Cosa ci facesse una nave carica di canarini maschi e femmine da quelle parti in un mare in tempesta non lo sa nessuno. Forse, se il naufragio avvenne dopo il 1557, navigava verso il neonato Stato dei Presidi dei viceré spagnoli di Napoli, verso quello dopo diventò Porto Longone. Forse gli spagnoli volevano farci un loro allevamento segreto. Uccelli carcerati dove un giorno sarebbe nato un carcere.
Insomma, sballottati dalla storia e dai cavalloni del mare cattivo, i canarini annegarono insieme a qualche marinaio su una costa sconosciuta, ma alcuni si salvarono o furono salvati e si ritrovarono in un’isola che sembrava quella dove erano stati catturati alle Canarie e la leggenda dice che nidificarono e si riprodussero, anche se oggi i discendenti di quei naufraghi all’Elba non ci sono più se non in gabbia.
Allora i canarini – e ancora ora quelli selvatici sopravvissuti alle Canarie - somigliavano per colorazione e dimensione ai porciani e ai verdoni che gli elbani conoscevano bene.
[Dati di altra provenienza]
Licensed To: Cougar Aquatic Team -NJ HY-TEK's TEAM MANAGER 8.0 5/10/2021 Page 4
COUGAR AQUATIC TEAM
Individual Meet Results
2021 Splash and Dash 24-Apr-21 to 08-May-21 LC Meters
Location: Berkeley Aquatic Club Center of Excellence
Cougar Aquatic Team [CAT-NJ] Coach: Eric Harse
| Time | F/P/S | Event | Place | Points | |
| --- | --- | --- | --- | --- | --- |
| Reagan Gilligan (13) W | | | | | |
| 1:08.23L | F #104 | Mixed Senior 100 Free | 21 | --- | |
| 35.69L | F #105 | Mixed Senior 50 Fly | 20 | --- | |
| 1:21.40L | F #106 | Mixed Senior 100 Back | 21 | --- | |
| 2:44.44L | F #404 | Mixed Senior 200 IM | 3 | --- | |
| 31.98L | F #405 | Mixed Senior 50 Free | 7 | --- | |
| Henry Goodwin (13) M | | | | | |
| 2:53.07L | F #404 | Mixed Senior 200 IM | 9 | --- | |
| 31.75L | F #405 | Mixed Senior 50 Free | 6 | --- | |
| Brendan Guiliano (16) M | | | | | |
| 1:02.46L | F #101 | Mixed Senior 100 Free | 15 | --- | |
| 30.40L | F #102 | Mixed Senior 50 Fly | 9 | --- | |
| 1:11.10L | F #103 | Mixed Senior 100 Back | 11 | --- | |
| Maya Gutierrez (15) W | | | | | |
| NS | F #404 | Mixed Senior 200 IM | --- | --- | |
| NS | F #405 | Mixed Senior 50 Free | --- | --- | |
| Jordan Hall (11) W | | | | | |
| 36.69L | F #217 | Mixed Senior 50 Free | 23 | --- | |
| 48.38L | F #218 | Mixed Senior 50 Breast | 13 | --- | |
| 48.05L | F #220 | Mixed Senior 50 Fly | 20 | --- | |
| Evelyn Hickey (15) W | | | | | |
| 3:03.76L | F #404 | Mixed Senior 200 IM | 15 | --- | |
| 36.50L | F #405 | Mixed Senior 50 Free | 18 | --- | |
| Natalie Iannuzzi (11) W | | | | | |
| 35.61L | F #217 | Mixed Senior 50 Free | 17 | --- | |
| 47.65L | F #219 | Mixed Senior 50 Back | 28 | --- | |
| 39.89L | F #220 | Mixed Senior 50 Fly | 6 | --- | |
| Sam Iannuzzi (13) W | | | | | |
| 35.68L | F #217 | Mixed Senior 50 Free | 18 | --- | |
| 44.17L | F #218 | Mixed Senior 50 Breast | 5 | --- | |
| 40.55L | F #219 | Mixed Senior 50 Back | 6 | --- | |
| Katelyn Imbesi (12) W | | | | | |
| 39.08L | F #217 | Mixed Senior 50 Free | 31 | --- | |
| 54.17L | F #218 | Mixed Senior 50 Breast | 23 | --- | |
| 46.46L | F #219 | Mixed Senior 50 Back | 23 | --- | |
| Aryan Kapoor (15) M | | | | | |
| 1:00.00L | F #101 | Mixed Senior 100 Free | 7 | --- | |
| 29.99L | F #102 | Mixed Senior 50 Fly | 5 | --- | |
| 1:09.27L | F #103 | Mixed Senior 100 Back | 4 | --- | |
Forse qualcuno, qualche contadino di una Marciana Marina che ancora non esisteva o un pugginco di Procchio trovò fra i rottami del naufragio qualche gabbietta con coppie di canarini terrorizzate, forse dei piccoli superstiti riuscirono a salvarsi dall’annegamento e ad asciugarsi il salmastro nei boschi di lecci sopra il mare in tempesta… furono comunque traditi dal canto che rivelò che quelli che sembravano porciani e verdoni, proletari con le ali, erano invece gli angeli verdi e gialli dei re, gli uccellini della leggenda che facevano liberi concerti tra gli alberi nelle isole cristiane perse nell’oceano mare, di fronte all’Africa nera e musulmana, o che cantavano in gabbia la libertà persa nei saloni di marmo e dipinti dove ballava e gozzovigliava la nobiltà europea. Troppo preziosi per essere presi con un laccio o una tagliola e finire allo spiedo.
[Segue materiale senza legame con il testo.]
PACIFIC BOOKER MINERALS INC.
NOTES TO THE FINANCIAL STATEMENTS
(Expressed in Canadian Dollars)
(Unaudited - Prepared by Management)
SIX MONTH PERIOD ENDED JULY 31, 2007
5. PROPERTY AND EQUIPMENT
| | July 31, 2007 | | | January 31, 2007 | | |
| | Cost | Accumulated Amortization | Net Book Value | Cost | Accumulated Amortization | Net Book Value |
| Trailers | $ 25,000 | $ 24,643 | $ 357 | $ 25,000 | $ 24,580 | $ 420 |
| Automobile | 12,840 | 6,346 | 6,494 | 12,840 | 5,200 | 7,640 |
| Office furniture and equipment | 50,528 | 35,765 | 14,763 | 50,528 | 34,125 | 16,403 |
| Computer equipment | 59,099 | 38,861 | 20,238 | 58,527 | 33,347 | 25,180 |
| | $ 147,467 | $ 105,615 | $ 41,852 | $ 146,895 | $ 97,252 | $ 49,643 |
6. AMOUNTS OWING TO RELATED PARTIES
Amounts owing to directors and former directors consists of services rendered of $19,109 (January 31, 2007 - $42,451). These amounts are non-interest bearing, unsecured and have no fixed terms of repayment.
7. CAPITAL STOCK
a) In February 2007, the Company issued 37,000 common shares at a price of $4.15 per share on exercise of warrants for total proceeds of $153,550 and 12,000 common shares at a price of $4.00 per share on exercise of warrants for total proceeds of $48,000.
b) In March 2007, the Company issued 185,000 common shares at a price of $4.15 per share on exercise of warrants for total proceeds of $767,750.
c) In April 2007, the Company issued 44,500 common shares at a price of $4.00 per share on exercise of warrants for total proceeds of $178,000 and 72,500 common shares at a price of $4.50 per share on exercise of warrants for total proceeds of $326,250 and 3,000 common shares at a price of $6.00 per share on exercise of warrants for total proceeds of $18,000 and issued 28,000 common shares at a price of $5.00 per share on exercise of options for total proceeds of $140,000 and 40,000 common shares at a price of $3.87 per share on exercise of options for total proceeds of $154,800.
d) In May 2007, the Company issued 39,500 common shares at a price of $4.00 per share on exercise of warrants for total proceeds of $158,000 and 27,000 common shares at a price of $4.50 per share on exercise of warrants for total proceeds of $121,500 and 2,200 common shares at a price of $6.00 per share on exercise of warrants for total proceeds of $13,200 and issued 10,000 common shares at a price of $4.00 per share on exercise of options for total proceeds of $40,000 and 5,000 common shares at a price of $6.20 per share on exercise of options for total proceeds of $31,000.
Fu il canto che tradì i canarini della Canarie e altri isolani di terre che dovevano prendere ancora il loro nome li catturarono e li fecero accoppiare, li vendettero, maschi e femmine, democraticamente, ponendo fine al monopolio del canto fino a che, accoppiamento su accoppiamento, non nacque un canarino giallo, bello come il sole, regale davvero, cantante ormai abituato alla sua prigione, uccello da gabbia che aveva rinunciato alla sua libertà in cambio di un po’ di semi di panico.
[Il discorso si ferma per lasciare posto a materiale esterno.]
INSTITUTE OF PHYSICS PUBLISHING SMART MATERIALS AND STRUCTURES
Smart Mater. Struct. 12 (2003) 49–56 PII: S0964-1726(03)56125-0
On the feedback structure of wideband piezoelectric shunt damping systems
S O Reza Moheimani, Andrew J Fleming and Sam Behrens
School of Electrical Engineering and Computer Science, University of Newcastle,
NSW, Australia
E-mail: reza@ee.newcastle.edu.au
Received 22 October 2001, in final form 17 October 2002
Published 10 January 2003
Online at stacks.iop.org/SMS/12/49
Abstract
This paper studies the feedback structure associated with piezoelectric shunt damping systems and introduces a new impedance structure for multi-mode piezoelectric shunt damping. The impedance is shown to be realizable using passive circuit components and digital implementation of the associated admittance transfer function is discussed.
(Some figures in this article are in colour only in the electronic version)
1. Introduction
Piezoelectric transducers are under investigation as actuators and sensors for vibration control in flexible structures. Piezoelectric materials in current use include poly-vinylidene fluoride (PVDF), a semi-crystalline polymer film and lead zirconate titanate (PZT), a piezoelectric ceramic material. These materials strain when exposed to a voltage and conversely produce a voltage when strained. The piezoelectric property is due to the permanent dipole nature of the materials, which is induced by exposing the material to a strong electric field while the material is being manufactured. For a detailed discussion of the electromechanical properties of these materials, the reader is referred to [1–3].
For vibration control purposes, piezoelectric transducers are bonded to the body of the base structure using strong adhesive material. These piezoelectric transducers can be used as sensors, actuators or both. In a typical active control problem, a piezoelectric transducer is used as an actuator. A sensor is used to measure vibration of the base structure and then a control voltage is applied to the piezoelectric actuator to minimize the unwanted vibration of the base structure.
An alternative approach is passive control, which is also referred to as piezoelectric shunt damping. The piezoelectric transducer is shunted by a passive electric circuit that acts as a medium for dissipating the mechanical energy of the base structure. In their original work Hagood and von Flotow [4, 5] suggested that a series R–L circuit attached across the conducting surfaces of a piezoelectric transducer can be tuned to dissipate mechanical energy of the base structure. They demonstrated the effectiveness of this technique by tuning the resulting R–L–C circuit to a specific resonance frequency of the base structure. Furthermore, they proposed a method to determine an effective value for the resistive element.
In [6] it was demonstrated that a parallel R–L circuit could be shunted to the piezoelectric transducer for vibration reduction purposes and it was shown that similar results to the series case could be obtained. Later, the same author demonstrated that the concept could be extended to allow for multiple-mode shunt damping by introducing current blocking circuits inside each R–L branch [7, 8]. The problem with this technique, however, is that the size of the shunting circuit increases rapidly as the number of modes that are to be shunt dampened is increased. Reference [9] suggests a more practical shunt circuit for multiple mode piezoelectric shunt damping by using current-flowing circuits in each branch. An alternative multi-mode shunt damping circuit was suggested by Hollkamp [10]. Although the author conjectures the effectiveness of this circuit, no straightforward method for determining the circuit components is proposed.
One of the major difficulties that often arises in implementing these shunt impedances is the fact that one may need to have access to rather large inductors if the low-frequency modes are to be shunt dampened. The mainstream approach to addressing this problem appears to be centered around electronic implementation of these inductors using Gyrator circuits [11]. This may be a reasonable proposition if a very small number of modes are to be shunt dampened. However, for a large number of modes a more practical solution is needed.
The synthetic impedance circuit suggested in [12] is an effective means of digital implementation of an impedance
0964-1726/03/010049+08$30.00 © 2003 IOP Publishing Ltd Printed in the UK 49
Se è così, se il leggendario naufragio di uccelli ha un fondamento di verità, il piccolo re giallo capostipite dei nuovi canarini di tutto il mondo, fino ad arrivare a Titti del gatto Silvestro, il compagno dei minatori che li avvertiva al buio del pericolo mortale del grisù, è il pronipote mutato, allevato e prigioniero, dei canarini che naufragarono all’Elba e che assaporarono una fugace libertà per diventare i cantori di una prigionia che dura ancora.